(Stored items)
***

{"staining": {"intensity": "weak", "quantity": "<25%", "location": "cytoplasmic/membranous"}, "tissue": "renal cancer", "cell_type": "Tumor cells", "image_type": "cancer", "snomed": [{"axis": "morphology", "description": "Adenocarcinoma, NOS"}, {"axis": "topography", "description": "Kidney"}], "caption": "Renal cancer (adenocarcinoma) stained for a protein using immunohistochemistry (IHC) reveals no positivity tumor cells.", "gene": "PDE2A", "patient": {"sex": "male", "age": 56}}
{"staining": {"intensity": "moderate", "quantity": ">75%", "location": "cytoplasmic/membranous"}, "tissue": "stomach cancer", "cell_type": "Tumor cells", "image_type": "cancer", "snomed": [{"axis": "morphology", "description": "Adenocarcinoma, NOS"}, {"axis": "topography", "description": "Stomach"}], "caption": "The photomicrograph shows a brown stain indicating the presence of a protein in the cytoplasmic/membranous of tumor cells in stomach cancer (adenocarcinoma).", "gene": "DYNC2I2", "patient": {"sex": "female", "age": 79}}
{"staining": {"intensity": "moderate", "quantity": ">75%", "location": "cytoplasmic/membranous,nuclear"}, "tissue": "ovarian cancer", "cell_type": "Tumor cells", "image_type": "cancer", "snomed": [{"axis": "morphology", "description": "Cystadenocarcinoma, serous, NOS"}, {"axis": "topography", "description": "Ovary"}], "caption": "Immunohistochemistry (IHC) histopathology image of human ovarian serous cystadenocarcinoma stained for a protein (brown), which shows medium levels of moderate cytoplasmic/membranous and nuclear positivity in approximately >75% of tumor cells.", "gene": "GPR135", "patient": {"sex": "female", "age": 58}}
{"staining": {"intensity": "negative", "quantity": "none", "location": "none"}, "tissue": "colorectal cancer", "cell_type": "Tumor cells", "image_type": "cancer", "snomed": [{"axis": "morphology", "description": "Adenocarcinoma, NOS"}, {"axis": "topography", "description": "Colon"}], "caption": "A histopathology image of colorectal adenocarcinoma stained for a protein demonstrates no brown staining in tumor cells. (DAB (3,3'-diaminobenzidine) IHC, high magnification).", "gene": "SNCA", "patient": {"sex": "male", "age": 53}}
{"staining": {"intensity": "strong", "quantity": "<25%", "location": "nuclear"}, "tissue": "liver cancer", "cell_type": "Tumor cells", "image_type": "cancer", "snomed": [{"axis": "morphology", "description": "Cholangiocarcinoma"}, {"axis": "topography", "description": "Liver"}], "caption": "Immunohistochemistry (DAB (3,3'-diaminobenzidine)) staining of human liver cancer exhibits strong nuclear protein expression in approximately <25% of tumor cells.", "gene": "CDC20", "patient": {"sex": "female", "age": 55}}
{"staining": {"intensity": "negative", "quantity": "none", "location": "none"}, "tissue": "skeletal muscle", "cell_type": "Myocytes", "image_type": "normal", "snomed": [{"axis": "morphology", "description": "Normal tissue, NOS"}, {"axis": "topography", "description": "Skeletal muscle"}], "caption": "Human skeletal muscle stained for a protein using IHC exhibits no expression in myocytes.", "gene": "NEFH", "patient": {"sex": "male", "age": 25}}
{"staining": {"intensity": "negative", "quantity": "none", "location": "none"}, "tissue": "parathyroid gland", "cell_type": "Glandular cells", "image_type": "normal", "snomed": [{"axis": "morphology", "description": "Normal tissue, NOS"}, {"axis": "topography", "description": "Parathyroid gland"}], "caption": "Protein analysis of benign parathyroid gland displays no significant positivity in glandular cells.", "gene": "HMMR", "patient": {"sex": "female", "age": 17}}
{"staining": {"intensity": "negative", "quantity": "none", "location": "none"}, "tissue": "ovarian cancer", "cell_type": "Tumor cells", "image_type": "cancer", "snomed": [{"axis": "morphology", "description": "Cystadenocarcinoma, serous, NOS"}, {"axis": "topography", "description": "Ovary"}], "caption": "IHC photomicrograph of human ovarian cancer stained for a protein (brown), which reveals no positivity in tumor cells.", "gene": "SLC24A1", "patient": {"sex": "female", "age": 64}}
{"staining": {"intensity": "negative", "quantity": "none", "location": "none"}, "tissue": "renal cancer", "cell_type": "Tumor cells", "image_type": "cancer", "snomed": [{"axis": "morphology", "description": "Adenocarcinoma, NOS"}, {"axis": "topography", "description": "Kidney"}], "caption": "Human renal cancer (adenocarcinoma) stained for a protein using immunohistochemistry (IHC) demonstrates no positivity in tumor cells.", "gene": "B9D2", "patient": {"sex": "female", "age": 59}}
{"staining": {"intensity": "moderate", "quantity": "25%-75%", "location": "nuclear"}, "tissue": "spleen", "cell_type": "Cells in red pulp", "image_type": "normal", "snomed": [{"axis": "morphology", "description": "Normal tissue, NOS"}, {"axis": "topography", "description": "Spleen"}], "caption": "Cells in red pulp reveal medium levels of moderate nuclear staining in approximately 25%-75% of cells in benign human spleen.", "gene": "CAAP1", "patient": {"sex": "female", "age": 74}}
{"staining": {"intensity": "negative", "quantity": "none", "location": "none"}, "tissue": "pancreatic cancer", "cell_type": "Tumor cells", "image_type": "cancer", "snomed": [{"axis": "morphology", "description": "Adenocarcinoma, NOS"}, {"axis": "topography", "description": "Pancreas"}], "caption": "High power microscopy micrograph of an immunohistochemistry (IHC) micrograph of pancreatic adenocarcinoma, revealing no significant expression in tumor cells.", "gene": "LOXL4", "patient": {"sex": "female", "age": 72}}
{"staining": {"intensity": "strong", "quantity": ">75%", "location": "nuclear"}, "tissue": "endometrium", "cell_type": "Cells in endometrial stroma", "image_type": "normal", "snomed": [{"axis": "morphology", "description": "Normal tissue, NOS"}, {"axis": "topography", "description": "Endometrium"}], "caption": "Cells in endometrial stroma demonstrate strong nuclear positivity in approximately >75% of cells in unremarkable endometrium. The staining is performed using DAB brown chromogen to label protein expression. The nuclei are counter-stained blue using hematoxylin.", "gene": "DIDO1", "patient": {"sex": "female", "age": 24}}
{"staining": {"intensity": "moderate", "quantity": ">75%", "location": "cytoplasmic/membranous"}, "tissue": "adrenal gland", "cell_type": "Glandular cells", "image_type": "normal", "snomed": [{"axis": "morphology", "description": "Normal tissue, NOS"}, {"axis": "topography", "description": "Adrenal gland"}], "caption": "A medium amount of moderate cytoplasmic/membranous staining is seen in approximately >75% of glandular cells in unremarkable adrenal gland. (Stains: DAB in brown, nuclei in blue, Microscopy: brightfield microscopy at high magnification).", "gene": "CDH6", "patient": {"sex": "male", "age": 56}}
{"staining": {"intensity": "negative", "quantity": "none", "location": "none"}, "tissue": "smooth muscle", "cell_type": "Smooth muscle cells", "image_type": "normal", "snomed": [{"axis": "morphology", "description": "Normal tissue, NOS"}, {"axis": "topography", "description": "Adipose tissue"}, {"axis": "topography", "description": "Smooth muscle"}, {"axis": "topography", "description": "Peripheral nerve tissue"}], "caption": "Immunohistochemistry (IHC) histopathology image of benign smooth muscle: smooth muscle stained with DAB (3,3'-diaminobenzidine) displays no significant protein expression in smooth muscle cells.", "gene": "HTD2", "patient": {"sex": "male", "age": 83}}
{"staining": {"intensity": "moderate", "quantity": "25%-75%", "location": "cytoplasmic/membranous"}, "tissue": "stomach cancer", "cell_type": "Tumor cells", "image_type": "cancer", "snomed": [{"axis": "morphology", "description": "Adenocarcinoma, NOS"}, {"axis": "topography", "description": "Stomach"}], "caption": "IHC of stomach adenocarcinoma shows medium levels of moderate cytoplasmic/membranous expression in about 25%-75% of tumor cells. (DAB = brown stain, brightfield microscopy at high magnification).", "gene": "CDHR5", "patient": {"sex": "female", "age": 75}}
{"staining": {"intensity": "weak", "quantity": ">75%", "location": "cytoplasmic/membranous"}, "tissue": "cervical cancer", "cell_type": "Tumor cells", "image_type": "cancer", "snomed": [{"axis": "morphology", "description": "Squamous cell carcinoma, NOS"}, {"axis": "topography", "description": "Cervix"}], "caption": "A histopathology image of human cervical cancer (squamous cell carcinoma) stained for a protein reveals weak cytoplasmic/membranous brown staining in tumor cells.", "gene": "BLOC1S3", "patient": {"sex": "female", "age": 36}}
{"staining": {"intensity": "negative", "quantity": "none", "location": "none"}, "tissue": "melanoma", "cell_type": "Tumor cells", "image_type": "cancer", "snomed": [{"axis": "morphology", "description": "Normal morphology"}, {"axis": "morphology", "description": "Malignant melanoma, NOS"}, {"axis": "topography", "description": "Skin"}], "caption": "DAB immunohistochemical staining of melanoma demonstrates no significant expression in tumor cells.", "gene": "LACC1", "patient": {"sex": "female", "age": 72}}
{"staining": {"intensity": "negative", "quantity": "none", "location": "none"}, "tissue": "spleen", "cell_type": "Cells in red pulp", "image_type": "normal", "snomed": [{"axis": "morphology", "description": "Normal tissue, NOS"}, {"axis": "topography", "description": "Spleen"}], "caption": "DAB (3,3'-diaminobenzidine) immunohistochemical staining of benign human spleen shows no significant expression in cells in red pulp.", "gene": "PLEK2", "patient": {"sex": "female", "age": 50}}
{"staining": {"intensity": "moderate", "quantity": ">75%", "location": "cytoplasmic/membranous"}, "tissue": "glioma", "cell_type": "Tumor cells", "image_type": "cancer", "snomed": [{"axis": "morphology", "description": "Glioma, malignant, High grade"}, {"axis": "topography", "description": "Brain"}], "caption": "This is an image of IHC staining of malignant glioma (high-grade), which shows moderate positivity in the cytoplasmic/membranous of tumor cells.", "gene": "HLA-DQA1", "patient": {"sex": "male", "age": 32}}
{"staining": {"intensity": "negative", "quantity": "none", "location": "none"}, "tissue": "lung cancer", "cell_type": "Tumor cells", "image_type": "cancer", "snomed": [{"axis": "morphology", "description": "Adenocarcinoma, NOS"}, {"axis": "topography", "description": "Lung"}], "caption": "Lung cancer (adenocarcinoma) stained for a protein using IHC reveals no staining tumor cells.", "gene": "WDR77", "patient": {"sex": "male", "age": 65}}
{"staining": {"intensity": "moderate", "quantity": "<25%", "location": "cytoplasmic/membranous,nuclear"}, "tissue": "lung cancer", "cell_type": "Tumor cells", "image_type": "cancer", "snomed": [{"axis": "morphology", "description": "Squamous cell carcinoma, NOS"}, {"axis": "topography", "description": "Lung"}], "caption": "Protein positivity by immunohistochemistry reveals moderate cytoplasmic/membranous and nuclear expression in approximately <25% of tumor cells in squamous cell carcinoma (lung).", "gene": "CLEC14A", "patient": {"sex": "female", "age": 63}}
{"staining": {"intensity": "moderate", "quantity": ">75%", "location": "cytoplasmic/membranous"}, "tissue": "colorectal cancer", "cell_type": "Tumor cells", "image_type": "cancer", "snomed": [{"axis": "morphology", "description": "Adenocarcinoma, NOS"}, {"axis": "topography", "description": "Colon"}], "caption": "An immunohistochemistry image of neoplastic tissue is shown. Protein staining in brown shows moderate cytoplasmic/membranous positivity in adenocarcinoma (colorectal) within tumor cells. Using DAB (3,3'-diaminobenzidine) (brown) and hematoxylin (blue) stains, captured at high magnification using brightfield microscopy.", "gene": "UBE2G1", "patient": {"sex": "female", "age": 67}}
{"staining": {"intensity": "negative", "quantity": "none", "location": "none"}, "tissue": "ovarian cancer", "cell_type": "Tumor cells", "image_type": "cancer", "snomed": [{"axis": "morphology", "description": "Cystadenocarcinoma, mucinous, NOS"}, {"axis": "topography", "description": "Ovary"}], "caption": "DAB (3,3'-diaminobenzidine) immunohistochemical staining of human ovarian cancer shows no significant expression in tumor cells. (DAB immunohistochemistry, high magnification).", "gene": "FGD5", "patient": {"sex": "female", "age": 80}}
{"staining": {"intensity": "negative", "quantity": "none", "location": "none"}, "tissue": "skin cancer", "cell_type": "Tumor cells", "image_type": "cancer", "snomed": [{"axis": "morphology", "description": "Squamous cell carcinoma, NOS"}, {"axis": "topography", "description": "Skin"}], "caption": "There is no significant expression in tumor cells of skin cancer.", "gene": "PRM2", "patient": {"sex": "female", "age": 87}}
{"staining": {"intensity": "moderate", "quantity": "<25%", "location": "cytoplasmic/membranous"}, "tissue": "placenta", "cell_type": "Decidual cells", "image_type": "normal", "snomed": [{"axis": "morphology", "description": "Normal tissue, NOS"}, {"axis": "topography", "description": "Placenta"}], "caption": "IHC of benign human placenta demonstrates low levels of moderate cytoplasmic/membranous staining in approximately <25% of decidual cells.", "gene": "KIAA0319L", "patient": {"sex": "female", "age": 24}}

***

Task brief: In the records above, the line with "staining of melanoma" marks the start and the line with "is an image" marks the end; copy that stretch exactly, both lines included, and nothing else.

Reply to the task:
{"staining": {"intensity": "negative", "quantity": "none", "location": "none"}, "tissue": "melanoma", "cell_type": "Tumor cells", "image_type": "cancer", "snomed": [{"axis": "morphology", "description": "Normal morphology"}, {"axis": "morphology", "description": "Malignant melanoma, NOS"}, {"axis": "topography", "description": "Skin"}], "caption": "DAB immunohistochemical staining of melanoma demonstrates no significant expression in tumor cells.", "gene": "LACC1", "patient": {"sex": "female", "age": 72}}
{"staining": {"intensity": "negative", "quantity": "none", "location": "none"}, "tissue": "spleen", "cell_type": "Cells in red pulp", "image_type": "normal", "snomed": [{"axis": "morphology", "description": "Normal tissue, NOS"}, {"axis": "topography", "description": "Spleen"}], "caption": "DAB (3,3'-diaminobenzidine) immunohistochemical staining of benign human spleen shows no significant expression in cells in red pulp.", "gene": "PLEK2", "patient": {"sex": "female", "age": 50}}
{"staining": {"intensity": "moderate", "quantity": ">75%", "location": "cytoplasmic/membranous"}, "tissue": "glioma", "cell_type": "Tumor cells", "image_type": "cancer", "snomed": [{"axis": "morphology", "description": "Glioma, malignant, High grade"}, {"axis": "topography", "description": "Brain"}], "caption": "This is an image of IHC staining of malignant glioma (high-grade), which shows moderate positivity in the cytoplasmic/membranous of tumor cells.", "gene": "HLA-DQA1", "patient": {"sex": "male", "age": 32}}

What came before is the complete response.